検討対象の本文 →
________________________

今日は、宇根さんに最初に農業の、海というのは小さい声で言わないといけないくらい海の話ではなかったのですが、話をしていただきました。そして、その農業の中で、稲から始まり、稲を取り巻く虫たちの話になり、さらに虫たちが生活をしている環境というところに広がった話をしていただきました。その辺のところから、陸から見た海という話が出てきたわけであります。

長崎さんの方には、逆に今度は海の方から見た陸というような感じ方のお話をいただきまして、私は一番頭にとどめておかなくてはと思ったのは、最後の方に出てきた、海というのは決して一様ではない。いろいろな水の塊の集まりなんだと。水の塊どうしがぶつかったら、そこで潮目ができたりいろいろするわけですが、しかし、いろいろなものが流れ込んできても、その塊の中だけで一応閉じて片づけているんだという話なのです。そういう面から見て、海からもう一度陸上を眺めてみようというのが、このシンポジウムの目的であるというふうにもうかがっておりますし、非常にそれは大変おもしろい視点のひとつだと思います。

福岡のシンポジウムでは、そのほかに、例えば干潟の問題でありますとか、ゴミの問題でありますとか、そういう面も含めて、海がそういうものを受け取ったときにどうするかという話も話題として入れたいということで、今日はパネラーとして楠田さんとか片山さん、楠田さんは干潟の方のご専門でございますし、先程ご紹介いただいたように片山さんはゴミ問題の方のご専門のようであります。そういうことで、これから皆さん方のご意見をいただこうかと思います。

お願いを申し上げておきますが、会場の方からもいろいろなご意見をいただきます。これは自分で、いきなり意見をパッと立ち上がって言うのはなかなか難しいでしょうから、先生方に対する質問というかたちでも結構でございます。そういうところから時間をつくりますのでよろしくお願いいたします。

では、最初にご講演をいただきましたおふたかたの先生方に、たぶん言い残しがあると思いますが、順序として、最初に長崎さんが宇根さんの提案されたことに対して何か疑問に答えることができるぞということをおっしゃったので、その辺のところからお話しいただきまして、次にそれに対する反論を宇根さんにお願いしたいと思います。

________________________

確認用データ →
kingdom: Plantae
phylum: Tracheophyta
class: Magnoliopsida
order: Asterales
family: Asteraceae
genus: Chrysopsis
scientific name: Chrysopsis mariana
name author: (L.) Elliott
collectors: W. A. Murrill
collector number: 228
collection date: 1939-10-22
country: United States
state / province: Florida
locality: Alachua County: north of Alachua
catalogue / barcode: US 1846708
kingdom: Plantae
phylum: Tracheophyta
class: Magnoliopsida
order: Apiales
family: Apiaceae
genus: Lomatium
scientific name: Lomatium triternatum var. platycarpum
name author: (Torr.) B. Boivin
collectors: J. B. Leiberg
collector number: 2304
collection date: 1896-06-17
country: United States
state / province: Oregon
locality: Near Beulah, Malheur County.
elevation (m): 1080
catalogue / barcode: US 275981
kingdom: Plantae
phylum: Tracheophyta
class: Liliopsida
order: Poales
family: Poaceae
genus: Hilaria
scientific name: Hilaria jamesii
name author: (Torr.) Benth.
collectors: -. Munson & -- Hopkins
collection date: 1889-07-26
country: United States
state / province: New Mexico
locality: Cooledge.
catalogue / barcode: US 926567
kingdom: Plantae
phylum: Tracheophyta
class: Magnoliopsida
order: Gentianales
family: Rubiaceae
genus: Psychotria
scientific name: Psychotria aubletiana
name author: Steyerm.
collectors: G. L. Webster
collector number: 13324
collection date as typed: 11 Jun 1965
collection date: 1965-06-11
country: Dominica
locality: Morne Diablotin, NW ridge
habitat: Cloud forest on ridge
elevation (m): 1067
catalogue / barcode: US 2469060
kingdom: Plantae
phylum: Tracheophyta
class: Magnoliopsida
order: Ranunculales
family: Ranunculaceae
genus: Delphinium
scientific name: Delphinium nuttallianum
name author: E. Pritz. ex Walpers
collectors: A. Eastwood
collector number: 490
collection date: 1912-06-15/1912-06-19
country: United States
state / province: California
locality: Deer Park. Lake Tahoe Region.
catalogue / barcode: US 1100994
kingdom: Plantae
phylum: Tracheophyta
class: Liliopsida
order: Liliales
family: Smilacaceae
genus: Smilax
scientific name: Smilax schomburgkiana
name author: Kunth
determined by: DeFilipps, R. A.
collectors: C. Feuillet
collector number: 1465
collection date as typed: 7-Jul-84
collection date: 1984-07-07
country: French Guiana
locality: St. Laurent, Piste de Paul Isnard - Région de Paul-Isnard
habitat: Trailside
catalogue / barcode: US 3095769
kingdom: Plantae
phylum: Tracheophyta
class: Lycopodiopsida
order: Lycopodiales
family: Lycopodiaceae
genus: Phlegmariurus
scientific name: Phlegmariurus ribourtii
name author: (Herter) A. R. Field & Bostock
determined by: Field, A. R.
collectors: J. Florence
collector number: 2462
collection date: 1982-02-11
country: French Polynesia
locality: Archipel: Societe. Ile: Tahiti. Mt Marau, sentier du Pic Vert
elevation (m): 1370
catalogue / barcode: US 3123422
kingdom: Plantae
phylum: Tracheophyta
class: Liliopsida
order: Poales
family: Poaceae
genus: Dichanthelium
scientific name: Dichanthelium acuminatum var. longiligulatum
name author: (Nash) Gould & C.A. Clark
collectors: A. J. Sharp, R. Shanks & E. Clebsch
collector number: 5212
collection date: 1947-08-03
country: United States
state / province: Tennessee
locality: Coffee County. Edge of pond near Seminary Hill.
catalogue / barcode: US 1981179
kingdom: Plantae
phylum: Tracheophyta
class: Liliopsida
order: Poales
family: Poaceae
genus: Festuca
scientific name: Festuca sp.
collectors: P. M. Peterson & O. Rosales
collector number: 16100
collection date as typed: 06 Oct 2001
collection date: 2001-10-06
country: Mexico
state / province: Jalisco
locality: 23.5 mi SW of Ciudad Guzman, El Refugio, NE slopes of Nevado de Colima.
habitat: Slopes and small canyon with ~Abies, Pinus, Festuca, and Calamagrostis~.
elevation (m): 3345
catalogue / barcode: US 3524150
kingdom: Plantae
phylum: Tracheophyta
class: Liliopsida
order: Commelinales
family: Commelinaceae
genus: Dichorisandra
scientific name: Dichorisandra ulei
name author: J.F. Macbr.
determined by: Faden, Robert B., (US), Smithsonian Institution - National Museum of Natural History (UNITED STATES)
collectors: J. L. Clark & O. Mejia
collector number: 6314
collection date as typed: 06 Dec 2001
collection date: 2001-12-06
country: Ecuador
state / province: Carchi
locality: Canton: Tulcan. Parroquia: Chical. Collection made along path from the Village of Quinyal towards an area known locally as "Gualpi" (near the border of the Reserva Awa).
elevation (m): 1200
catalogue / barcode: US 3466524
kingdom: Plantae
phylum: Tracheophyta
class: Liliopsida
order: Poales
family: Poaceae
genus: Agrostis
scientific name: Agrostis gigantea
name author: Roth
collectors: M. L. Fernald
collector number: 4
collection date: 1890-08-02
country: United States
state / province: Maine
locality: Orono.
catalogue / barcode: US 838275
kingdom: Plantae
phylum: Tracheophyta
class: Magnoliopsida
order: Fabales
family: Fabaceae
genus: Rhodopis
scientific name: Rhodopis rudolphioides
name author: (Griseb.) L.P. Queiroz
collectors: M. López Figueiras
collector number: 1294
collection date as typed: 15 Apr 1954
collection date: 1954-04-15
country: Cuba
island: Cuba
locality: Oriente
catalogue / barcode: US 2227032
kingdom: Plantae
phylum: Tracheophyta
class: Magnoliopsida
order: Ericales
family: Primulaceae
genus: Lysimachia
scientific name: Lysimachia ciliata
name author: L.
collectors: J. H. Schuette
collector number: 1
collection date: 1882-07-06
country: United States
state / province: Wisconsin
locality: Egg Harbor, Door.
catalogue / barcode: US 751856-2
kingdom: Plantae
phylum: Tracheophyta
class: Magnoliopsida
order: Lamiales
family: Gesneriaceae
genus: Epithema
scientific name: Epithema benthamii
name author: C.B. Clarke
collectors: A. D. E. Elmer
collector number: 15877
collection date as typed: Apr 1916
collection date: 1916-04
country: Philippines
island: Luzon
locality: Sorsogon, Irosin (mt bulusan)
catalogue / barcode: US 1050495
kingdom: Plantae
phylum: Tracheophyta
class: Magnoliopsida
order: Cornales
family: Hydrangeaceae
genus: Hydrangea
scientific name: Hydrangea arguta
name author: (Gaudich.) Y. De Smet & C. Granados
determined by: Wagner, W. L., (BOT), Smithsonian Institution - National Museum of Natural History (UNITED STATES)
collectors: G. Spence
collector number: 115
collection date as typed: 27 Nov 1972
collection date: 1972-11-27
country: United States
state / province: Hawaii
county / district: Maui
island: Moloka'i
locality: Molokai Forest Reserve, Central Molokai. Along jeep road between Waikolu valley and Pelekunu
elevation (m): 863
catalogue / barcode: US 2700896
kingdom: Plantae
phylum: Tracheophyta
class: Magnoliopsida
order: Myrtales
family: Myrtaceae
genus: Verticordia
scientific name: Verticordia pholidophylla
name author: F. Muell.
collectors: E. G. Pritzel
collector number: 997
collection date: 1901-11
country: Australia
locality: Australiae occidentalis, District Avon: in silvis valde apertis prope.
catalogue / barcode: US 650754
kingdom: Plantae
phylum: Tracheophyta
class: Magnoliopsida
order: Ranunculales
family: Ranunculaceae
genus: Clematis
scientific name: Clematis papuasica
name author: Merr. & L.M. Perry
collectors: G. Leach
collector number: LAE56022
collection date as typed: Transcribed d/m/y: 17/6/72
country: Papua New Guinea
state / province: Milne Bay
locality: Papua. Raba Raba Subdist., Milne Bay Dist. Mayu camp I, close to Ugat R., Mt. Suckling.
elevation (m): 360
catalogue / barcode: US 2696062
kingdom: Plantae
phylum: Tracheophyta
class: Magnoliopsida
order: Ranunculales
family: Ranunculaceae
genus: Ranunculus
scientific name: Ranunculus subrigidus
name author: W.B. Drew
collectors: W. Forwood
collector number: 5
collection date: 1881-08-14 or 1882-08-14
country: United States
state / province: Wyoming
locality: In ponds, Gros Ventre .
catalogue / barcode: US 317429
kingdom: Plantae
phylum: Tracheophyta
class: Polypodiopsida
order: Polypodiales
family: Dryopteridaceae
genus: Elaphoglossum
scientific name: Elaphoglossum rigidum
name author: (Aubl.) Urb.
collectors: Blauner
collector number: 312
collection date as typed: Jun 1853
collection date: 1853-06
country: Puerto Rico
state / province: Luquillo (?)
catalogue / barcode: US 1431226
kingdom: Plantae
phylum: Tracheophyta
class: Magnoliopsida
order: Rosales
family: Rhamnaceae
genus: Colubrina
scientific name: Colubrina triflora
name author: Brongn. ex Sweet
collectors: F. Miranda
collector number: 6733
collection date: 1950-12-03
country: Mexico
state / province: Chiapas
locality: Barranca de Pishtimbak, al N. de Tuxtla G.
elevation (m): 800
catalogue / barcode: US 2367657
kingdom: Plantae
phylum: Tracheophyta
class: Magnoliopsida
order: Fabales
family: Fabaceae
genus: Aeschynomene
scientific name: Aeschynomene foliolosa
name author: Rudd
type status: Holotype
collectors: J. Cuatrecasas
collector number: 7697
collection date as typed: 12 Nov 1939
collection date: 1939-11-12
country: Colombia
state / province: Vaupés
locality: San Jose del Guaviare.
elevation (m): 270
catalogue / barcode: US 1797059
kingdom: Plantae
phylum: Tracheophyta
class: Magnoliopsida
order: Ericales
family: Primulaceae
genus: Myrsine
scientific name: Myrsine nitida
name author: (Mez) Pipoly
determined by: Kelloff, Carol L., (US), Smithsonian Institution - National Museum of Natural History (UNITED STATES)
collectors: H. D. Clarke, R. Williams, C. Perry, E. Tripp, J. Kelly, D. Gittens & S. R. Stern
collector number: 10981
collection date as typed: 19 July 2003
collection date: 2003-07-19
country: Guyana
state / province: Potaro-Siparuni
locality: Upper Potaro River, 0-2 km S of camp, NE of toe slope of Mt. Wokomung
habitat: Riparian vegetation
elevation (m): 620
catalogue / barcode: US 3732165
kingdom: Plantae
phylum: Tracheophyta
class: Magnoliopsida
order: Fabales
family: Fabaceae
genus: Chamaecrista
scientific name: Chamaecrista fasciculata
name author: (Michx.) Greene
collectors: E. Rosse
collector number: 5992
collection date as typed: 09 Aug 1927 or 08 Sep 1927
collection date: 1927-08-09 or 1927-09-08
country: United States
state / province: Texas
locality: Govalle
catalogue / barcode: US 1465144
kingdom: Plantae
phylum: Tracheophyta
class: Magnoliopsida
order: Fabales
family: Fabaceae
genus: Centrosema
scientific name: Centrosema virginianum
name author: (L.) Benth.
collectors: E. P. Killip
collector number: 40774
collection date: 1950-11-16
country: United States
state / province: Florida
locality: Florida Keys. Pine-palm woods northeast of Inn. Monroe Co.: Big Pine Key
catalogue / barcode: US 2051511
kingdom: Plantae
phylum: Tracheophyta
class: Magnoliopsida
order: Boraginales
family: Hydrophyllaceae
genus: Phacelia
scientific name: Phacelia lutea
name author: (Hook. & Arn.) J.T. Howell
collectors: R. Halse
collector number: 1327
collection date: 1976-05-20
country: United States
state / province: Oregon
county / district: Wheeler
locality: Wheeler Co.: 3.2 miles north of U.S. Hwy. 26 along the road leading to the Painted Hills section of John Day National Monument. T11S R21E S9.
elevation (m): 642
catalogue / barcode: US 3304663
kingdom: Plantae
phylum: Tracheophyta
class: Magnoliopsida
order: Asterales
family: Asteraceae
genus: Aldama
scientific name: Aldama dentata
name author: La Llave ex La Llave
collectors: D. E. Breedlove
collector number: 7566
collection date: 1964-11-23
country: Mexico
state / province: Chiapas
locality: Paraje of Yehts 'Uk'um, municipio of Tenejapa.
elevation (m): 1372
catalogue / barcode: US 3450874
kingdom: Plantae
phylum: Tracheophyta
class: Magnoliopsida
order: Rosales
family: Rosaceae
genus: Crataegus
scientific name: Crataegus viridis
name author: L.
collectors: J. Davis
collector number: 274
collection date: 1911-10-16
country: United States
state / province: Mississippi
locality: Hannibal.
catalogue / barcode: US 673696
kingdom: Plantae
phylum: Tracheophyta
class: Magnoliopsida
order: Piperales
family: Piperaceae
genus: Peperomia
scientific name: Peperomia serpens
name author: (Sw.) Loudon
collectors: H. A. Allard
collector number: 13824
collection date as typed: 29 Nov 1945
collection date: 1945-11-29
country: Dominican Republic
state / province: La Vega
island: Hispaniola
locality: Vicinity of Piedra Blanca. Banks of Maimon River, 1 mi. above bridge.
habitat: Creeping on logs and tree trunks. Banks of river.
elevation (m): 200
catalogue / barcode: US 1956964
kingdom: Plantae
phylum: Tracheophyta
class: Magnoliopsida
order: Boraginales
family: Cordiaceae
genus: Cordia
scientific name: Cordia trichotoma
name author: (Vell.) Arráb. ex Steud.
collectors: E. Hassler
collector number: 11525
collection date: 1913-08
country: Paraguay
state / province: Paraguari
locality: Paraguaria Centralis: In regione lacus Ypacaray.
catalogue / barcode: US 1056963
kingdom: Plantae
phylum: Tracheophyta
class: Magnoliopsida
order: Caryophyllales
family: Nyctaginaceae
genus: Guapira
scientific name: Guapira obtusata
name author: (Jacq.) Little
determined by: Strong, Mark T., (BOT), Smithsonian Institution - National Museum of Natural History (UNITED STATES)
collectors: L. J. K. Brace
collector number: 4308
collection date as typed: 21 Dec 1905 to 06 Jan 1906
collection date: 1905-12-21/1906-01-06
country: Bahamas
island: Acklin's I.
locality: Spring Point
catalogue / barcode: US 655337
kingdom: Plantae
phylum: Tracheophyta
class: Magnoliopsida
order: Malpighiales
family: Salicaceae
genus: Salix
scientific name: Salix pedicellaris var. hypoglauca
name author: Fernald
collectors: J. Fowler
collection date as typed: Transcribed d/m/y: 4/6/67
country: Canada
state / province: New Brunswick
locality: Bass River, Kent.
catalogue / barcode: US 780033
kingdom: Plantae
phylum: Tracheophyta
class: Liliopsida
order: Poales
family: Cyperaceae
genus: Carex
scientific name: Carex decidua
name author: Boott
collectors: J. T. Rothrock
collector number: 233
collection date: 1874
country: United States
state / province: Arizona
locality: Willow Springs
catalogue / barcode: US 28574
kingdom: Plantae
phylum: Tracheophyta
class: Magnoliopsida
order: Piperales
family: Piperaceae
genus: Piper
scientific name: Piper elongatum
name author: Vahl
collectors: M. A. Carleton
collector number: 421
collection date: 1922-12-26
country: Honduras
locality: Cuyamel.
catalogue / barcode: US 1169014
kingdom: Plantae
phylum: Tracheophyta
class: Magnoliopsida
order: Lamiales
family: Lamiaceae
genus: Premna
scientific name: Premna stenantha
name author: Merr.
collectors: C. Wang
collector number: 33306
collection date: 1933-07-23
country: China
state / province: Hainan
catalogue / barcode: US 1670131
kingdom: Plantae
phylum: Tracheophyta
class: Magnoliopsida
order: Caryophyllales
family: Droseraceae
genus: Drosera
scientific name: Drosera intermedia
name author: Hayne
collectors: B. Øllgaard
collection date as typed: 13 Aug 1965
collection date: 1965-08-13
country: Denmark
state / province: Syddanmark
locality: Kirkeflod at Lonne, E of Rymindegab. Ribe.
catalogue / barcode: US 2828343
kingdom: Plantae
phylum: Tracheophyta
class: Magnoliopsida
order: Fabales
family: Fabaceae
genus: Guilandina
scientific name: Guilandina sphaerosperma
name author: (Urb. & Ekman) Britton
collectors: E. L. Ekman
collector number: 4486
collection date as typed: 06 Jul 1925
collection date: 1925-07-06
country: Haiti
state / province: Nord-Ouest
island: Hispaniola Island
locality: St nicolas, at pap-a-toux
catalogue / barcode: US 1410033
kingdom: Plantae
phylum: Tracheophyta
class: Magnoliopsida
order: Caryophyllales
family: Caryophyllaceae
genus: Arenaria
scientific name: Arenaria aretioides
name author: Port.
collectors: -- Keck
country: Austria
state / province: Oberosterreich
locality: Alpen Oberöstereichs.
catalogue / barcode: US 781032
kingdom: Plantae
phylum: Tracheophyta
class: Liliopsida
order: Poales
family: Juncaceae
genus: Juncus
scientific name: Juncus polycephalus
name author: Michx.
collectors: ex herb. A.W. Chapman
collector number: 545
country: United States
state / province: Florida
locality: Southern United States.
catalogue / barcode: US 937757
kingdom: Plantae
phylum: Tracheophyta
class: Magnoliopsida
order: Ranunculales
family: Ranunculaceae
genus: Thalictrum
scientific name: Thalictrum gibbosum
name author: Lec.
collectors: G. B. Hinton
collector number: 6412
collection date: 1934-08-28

________________________

課題 →
シンポジウムの発言を、「今日は、宇根さんに最初に農業」を含む箇所から書き始め、「でよろしくお願いいたします。」まで一字も変えずに書き写す。

解答 →
今日は、宇根さんに最初に農業の、海というのは小さい声で言わないといけないくらい海の話ではなかったのですが、話をしていただきました。そして、その農業の中で、稲から始まり、稲を取り巻く虫たちの話になり、さらに虫たちが生活をしている環境というところに広がった話をしていただきました。その辺のところから、陸から見た海という話が出てきたわけであります。

長崎さんの方には、逆に今度は海の方から見た陸というような感じ方のお話をいただきまして、私は一番頭にとどめておかなくてはと思ったのは、最後の方に出てきた、海というのは決して一様ではない。いろいろな水の塊の集まりなんだと。水の塊どうしがぶつかったら、そこで潮目ができたりいろいろするわけですが、しかし、いろいろなものが流れ込んできても、その塊の中だけで一応閉じて片づけているんだという話なのです。そういう面から見て、海からもう一度陸上を眺めてみようというのが、このシンポジウムの目的であるというふうにもうかがっておりますし、非常にそれは大変おもしろい視点のひとつだと思います。

福岡のシンポジウムでは、そのほかに、例えば干潟の問題でありますとか、ゴミの問題でありますとか、そういう面も含めて、海がそういうものを受け取ったときにどうするかという話も話題として入れたいということで、今日はパネラーとして楠田さんとか片山さん、楠田さんは干潟の方のご専門でございますし、先程ご紹介いただいたように片山さんはゴミ問題の方のご専門のようであります。そういうことで、これから皆さん方のご意見をいただこうかと思います。

お願いを申し上げておきますが、会場の方からもいろいろなご意見をいただきます。これは自分で、いきなり意見をパッと立ち上がって言うのはなかなか難しいでしょうから、先生方に対する質問というかたちでも結構でございます。そういうところから時間をつくりますのでよろしくお願いいたします。